Следом за Нарышкиным, осыпаемым бранью и ругательствами, поволокли и жидовину-доктора, над которым стрельцы издевались и потешались, заливаясь веселым, громким хохотом.

— Что, брат, жидовская харя, попался к нам! Вот сейчас узнаешь, как мы лихо лечить тебя станем. Что же не благодаришь нас за ласку? — трунили над несчастным.

Ошалелый Гаден принялся кланяться стрельцам на все стороны.

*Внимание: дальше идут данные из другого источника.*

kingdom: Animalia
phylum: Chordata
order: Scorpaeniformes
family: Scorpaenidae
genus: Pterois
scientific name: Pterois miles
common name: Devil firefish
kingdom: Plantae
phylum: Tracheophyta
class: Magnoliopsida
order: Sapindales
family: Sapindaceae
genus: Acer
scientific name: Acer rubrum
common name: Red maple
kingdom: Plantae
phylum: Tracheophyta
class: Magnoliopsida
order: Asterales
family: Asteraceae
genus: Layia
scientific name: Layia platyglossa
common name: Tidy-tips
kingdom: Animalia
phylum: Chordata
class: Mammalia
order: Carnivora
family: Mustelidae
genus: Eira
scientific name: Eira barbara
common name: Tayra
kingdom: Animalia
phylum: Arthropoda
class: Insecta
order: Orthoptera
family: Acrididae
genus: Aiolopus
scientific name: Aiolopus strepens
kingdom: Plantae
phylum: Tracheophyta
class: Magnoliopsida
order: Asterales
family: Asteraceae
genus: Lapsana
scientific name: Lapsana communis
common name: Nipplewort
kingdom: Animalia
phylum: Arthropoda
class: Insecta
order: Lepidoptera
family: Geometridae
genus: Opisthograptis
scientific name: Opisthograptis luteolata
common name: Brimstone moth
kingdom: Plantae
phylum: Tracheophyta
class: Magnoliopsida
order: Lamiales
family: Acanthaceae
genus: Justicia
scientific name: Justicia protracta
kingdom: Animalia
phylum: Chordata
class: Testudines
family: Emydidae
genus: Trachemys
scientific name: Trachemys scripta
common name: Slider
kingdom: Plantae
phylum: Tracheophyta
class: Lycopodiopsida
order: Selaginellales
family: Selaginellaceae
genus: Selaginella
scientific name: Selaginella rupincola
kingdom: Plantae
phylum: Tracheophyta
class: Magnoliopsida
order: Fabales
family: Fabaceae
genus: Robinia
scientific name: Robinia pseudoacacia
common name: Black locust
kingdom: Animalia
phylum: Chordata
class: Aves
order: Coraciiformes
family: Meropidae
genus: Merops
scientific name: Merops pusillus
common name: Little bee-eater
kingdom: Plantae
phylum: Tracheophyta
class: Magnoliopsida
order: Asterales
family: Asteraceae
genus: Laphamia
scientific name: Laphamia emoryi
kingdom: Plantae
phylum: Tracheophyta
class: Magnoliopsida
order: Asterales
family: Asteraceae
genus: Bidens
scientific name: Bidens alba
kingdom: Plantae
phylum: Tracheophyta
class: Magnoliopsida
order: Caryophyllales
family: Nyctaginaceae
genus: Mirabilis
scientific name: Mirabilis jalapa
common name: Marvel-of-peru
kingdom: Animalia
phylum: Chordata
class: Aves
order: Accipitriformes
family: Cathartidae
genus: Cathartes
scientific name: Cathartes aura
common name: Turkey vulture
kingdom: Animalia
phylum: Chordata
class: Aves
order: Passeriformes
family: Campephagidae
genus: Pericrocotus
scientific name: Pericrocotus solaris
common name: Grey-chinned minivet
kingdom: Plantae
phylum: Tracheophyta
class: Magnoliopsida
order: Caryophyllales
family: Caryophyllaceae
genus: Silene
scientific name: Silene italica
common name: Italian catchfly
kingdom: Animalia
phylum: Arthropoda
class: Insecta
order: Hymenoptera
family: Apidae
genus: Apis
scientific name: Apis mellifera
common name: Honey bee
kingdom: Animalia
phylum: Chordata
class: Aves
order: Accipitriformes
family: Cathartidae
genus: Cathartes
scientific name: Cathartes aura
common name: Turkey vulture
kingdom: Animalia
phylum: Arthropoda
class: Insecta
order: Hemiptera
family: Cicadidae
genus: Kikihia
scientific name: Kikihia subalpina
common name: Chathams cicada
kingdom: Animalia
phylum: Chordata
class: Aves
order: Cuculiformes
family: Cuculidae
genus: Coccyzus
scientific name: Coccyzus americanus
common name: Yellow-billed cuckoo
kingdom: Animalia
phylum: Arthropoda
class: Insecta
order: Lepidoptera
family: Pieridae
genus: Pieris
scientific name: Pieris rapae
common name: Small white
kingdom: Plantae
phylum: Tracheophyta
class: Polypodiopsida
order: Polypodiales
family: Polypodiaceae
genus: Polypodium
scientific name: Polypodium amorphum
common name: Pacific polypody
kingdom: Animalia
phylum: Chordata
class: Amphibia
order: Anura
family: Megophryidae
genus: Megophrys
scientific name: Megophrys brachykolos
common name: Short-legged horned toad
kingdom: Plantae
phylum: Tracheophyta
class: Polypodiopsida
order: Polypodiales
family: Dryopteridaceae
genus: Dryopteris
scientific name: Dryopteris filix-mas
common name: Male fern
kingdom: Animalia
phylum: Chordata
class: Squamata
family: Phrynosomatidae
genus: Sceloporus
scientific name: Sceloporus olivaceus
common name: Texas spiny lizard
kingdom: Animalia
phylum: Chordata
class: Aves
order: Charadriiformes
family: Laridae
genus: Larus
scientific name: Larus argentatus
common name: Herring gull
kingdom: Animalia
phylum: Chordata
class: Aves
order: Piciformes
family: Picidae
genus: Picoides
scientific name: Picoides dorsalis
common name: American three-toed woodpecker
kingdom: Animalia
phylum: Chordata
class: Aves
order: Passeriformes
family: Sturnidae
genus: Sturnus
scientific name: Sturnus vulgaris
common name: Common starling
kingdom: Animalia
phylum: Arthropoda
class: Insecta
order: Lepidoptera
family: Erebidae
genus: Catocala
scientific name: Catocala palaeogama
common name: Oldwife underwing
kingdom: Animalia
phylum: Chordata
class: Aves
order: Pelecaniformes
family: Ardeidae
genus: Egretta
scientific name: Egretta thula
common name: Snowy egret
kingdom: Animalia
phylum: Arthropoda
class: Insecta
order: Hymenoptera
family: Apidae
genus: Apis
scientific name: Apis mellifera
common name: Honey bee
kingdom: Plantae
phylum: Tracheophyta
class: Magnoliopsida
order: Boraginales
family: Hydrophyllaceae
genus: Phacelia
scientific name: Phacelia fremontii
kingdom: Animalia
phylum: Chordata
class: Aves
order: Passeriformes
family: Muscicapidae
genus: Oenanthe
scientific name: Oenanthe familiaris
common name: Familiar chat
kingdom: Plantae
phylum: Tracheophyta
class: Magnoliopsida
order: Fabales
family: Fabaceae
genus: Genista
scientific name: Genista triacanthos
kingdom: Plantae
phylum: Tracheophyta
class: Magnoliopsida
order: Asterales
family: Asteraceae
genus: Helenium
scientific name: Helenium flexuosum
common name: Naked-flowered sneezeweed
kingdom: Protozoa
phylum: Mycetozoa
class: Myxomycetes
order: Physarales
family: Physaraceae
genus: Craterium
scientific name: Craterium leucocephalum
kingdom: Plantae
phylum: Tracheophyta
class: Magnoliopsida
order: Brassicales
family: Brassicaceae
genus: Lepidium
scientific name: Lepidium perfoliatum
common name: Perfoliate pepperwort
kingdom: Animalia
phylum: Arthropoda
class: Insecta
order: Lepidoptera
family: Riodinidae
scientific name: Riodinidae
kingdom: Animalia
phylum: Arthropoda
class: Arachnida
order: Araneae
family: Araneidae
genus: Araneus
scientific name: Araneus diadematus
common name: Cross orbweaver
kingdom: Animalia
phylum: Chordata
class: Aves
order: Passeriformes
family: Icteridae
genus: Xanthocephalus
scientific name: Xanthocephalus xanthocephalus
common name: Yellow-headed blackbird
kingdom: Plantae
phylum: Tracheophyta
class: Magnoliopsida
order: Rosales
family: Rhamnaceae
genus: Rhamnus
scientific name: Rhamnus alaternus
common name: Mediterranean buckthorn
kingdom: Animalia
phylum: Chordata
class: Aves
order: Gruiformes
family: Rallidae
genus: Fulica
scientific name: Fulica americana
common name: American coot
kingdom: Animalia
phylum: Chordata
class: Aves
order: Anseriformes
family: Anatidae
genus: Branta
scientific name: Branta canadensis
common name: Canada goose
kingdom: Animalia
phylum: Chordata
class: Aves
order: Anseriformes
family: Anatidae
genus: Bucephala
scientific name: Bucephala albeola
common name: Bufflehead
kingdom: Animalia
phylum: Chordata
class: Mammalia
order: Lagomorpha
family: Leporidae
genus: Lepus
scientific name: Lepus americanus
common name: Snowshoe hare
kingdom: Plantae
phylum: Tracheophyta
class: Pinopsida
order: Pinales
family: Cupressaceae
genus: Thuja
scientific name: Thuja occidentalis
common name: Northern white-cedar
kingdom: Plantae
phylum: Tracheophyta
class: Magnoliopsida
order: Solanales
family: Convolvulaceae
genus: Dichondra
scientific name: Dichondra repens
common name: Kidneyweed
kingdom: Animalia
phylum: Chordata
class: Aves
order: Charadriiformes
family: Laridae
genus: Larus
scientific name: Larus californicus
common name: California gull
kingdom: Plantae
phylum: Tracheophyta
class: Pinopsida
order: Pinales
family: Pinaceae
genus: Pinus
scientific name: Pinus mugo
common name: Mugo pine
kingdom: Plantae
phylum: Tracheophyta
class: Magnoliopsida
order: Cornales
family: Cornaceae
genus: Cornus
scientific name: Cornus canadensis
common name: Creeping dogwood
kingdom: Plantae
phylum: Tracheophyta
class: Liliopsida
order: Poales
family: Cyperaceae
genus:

— Вишь ведь, он и вправду нас благодарит! — хохотали стрельцы. — Ну-ка, поблагодари еще!

Привели боярина и доктора к одной из кремлевских башен, в которой помещался Константиновский застенок. Здесь были готовы к услугам стрельцов и дыбы, и кнутья, и ремни, и цепи, и веревки, и клещи, и жаровни, и все тотчас пошло в дело.

Пытки кончились, и измученных страдальцев, еле живых, поволокли на Красную площадь.

Там стрельцы остановились и обступили плотным кругом брошенного на землю Нарышкина, обнаженного, с истерзанною от ударов кнута спиною, с прожженными боками и с вывихнутыми руками и ногами.

— Любо! — дружно крикнули они, и среди этого зловещего крика страдалец высоко взлетел на копьях над головами своих мучителей, а оттуда тяжело рухнул на землю. Засверкали и застучали над ним бердыши, и через несколько минут, тело его обратилось в кровавое крошево, голова же была воткнута на копья и высоко поднялась над толпою.